[Records from a data collection]
((

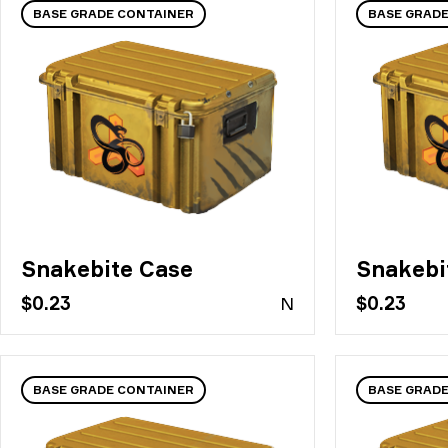
BASE GRADE CONTAINER
BASE GRAD
Snakebite Case
Snakebi
$0.23
N
$0.23
BASE GRADE CONTAINER
BASE GRAD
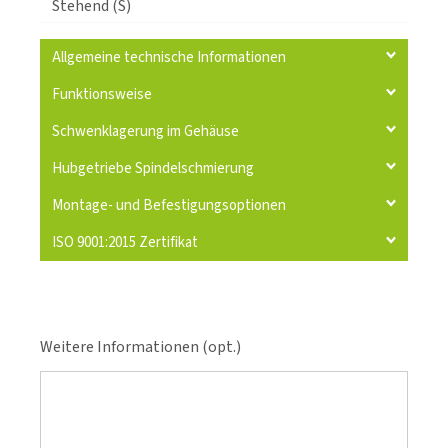
Stehend (S)
Allgemeine technische Informationen
Funktionsweise
Schwenklagerung im Gehäuse
Hubgetriebe Spindelschmierung
Montage- und Befestigungsoptionen
ISO 9001:2015 Zertifikat
Weitere Informationen (opt.)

))

*WHAT IS NEEDED*
In repeating the lines above, keep the wording exact and leave every picture out.

*OUTPUT FOR THIS TASK*
BASE GRADE CONTAINER
BASE GRAD
Snakebite Case
Snakebi
$0.23
N
$0.23
BASE GRADE CONTAINER
BASE GRAD
Stehend (S)
Allgemeine technische Informationen
Funktionsweise
Schwenklagerung im Gehäuse
Hubgetriebe Spindelschmierung
Montage- und Befestigungsoptionen
ISO 9001:2015 Zertifikat
Weitere Informationen (opt.)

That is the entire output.